I think GPU manufacturers see mining as a double edged sword.
Perceived demand is a double-edged sword, I'd say.
Any excess demand has to be weighed with the risks of both not meeting the demand and
also increasing production to meet demand.
Once manufacturers start hitting production capacity limits, and that's
forecasted limits as they're placing future orders when doing so, they run the risk of overproducing and the negative associated ROI.
In general, we can say that production while rocky lately has been on a steady increase, but demand has rocketed up
even more, and for a variety of reasons that include but also extend far beyond mining.
The pandemic is one: while many people have been out of work, many other people have been working, drawing salaries, even higher ones due to overtime, and have had fewer outlets for their disposable income. Given that GPUs were a luxury item in the first place and it's easy to see how increases in existing sources of demand could have come about.
Then there's AI / ML / general datacenter compute, and this isn't going anywhere but up either. GPUs are still far more capable for heavy compute workloads than CPUs and unlike custom silicon that would be even faster, GPUs are already available and the infrastructure needed to take advantage of their capabilities is well understood. And you can get them anywhere from big iron down to near-ultrabook laptop form-factors and even in mini-PCs, which is helpful for 'field' workloads where the compute is needed well away from datacenters.

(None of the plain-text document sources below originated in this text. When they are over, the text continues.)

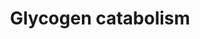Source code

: ---
annotations:
- id: PW:0000534
  parent: classic metabolic pathway
  type: Pathway Ontology
  value: glycogen degradation pathway
authors:
- J.Heckman
- MaintBot
- Christine Chichester
- Egonw
- DeSl
- Eweitz
citedin:
- link: PMC5708175
  title: Metabolomic effects of CeO2, SiO2 and CuO metal oxide nanomaterials on HepG2
    cells (2017)
description: 'Glycogen, a branched polymer of glucose, is a storage molecule whose
  accumulation is under rigorous control in many cells (CITS: 11152943). Glycogen
  metabolism increases in response to a wide variety of environmental stresses, including
  heat stress or exposure to sodium chloride, hydrogen peroxide, copper sulfate, high
  levels of ethanol, or weak organic acids, such as sorbate or benzoate (CITS: 11152943).
  Glycogen metabolism also increases in response to conditions of nutrient starvation,
  such as limited nitrogen, carbon, phosphorous, or sulfur, and during diauxic growth
  on glucose (CITS: 11152943).  Under all of the above conditions, glycogen is degraded
  by Gph1p and Gdb1p enzymes, which are phosphorylase and debranching enzymes respectively
  (CITS: 11152943).   GPH1 progressively releases glucose-1-phosphate from linear
  alpha (1,4)-glucosidic bonds in glycogen (CITS: 2657401)(CITS: 1092346) but is not
  able to break alpha (1,4)-glucosidic bonds that are close to alpha (1,6)-branch
  linkages (CITS: 11152943). The branches are resolved by Gdb1p, which eliminates
  branch points in a two-step process. The first step of the process is the transfer
  of a maltotriosyl (or maltosyl) unit from the branch to an adjacent alpha-1,4-glucosyl
  chain by the oligo-1,4 to 1,4-glucanotransferase activity (EC 2.4.1.25) of Gdb1p
  (CITS: 11094287). The second step is the subsequent hydrolysis of the residual alpha-1,6-linked
  glucose residue by the alpha-1,6-glucosidase activity (EC 3.2.1.33) of Gdb1p (CITS:
  11094287). Once the branch is resolved, Gph1p can continue glycogen degradation
  (CITS: 11152943).  In sporulating cells, glycogen can also be degraded by Sga1p,
  which is a glucoamylase enzyme only expressed during late sporulation (CITS: 11152943).
  SGA1 encodes an amylo (1,4-1,6)-glucosidase (CITS: 11152943) capable of degrading
  glycogen, starch, maltotriose, and maltose into glucose, with maximum activity against
  glycogen at pH 5.5 (CITS: 2493265). The role of glycogen degradation during sporulation
  is not fully understood, since glycogen is rapidly degraded during sporulation in
  wild-type cells, but approximately 90% of all sga1 homozygous null mutants are able
  to produce viable spores (CITS: 11152943).  Thus far, none of the phenotypes seen
  in S. cerevisiae glycogen catabolism mutants correspond to the mammalian glycogen
  storage diseases associated with mutations in human genes involved in glycogen catabolism
  (CITS: 11152943).   SOURCE: SGD pathways, http://pathway.yeastgenome.org/server.html'
last-edited: 2021-05-20
organisms:
- Saccharomyces cerevisiae
redirect_from:
- /index.php/Pathway:WP478
- /instance/WP478
- /instance/WP478_rr117297
revision: r117297
schema-jsonld:
- '@context': https://schema.org/
  '@id': https://wikipathways.github.io/pathways/WP478.html
  '@type': Dataset
  creator:
    '@type': Organization
    name: WikiPathways
  description: 'Glycogen, a branched polymer of glucose, is a storage molecule whose
    accumulation is under rigorous control in many cells (CITS: 11152943). Glycogen
    metabolism increases in response to a wide variety of environmental stresses,
    including heat stress or exposure to sodium chloride, hydrogen peroxide, copper
    sulfate, high levels of ethanol, or weak organic acids, such as sorbate or benzoate
    (CITS: 11152943). Glycogen metabolism also increases in response to conditions
    of nutrient starvation, such as limited nitrogen, carbon, phosphorous, or sulfur,
    and during diauxic growth on glucose (CITS: 11152943).  Under all of the above
    conditions, glycogen is degraded by Gph1p and Gdb1p enzymes, which are phosphorylase
    and debranching enzymes respectively (CITS: 11152943).   GPH1 progressively releases
    glucose-1-phosphate from linear alpha (1,4)-glucosidic bonds in glycogen (CITS:
    2657401)(CITS: 1092346) but is not able to break alpha (1,4)-glucosidic bonds
    that are close to alpha (1,6)-branch linkages (CITS: 11152943). The branches are
    resolved by Gdb1p, which eliminates branch points in a two-step process. The first
    step of the process is the transfer of a maltotriosyl (or maltosyl) unit from
    the branch to an adjacent alpha-1,4-glucosyl chain by the oligo-1,4 to 1,4-glucanotransferase
    activity (EC 2.4.1.25) of Gdb1p (CITS: 11094287). The second step is the subsequent
    hydrolysis of the residual alpha-1,6-linked glucose residue by the alpha-1,6-glucosidase
    activity (EC 3.2.1.33) of Gdb1p (CITS: 11094287). Once the branch is resolved,
    Gph1p can continue glycogen degradation (CITS: 11152943).  In sporulating cells,
    glycogen can also be degraded by Sga1p, which is a glucoamylase enzyme only expressed
    during late sporulation (CITS: 11152943). SGA1 encodes an amylo (1,4-1,6)-glucosidase
    (CITS: 11152943) capable of degrading glycogen, starch, maltotriose, and maltose
    into glucose, with maximum activity against glycogen at pH 5.5 (CITS: 2493265).
    The role of glycogen degradation during sporulation is not fully understood, since
    glycogen is rapidly degraded during sporulation in wild-type cells, but approximately
    90% of all sga1 homozygous null mutants are able to produce viable spores (CITS:
    11152943).  Thus far, none of the phenotypes seen in S. cerevisiae glycogen catabolism
    mutants correspond to the mammalian glycogen storage diseases associated with
    mutations in human genes involved in glycogen catabolism (CITS: 11152943).   SOURCE:
    SGD pathways, http://pathway.yeastgenome.org/server.html'
  keywords:
  - 1,4-alpha-D-Glucan
  - GDB1
  - GPH1
  - H2O
  - Maltotetraose
  - PGM1
  - PGM2
  - SGA1
  - beta-D-Glucose
  - glucose-1-phosphate (closed form)
  - glucose-6-phosphate (closed form)
  - glycogen(n-1)
  - glycogens
  - maltodextrin
  - maltose
  - maltotriose
  - phosphate
  license: CC0
  name: Glycogen catabolism
seo: CreativeWork
title: Glycogen catabolism
wpid: WP478
---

And mining itself: well, mining causes a problem for GPU manufacturers in that as mentioned it's extremely fickle in terms of demand, which tends to oscillate between the extremes either causing empty shelves or extremely full ones.
Further, to the point about trying to 'pick one's customers', well, this is very hard to do
legally, and likely impossible to do for GPUs. Literally anyone can be a 'miner', anyone could both game and mine on the same GPU hardware, and even if there were some check put into place, the legal questionability of that check would make it near moot. Would AMD or Nvidia sue their customers for buying gaming GPUs and then not using them to game?
I get, share, and really appreciate the
idea of trying to sell GPUs to gamers first, I just can't imagine how it would actually happen. From a business and market economics perspective, raising prices is actually how this is done!
So mining, do both companies see that as the more favorable Market in the long term over the PC Gaming Market?
I answered this in part above, but I wanted to add a bit more: mining is pure speculation. It's one of the worst forms of speculation too, since it results in a technological product that derives its value on the perception that it's unique, as a gross oversimplification.
For GPU manufacturers to
dedicate parts to mining would be... stupid. They can absolutely 'tune' for mining throughout their technology stack but the production of dies that couldn't be put to other purposes is almost certainly out of the question unless the traditional market for GPUs dries up or excess fab capacity sees a massive increase.
The production of mining-specific SKUs like we're seeing now and have seen a few iterations of already is likely more of a 'feeler'. The GPU dies themselves are the same, but they're packaged in a way that makes them unsuitable for other uses. The sales of these will help gage actual demand for mining.
Have, or will we see PC Gamers give and make the move to console gaming, or simply pull back from gaming if this trend continues into 2022 or beyond?
'PC gaming' or desktop gaming is pretty weird. In a lot of ways from the outside it doesn't make much sense, or at least it's not a destination most would have predicted!
And we still really can't. In a few decades everything could change, or not. Who can say?
Overall, it's certainly reasonable to ask the question though. I'm glad you asked it as otherwise I wouldn't really be considering it, and I'll paraphrase here:
What happens if the 'hardware' for PC gaming, that being CPUs that can actually run games well and GPUs tuned for rendering, just becomes unavailable?
As a dedicated, still mostly young PC gamer, that's a hard one for me to contemplate. I know that the hardware on my desk now isn't made to last, at least not decades. The mechanical parts are destined to fail simply through their own operation and the electrical components would have to be very well designed and protected to keep going, and however well they're designed, I know also that I cannot afford the proper protection. I don't even know what it would take, in terms of power filtering, temperature controls, EMI and other radiation shielding, to keep the electronics going indefinitely, while things like LEDs and the TFTs in LCDs are certainly going to wear out.
And if there weren't replacements available for them, what would we do?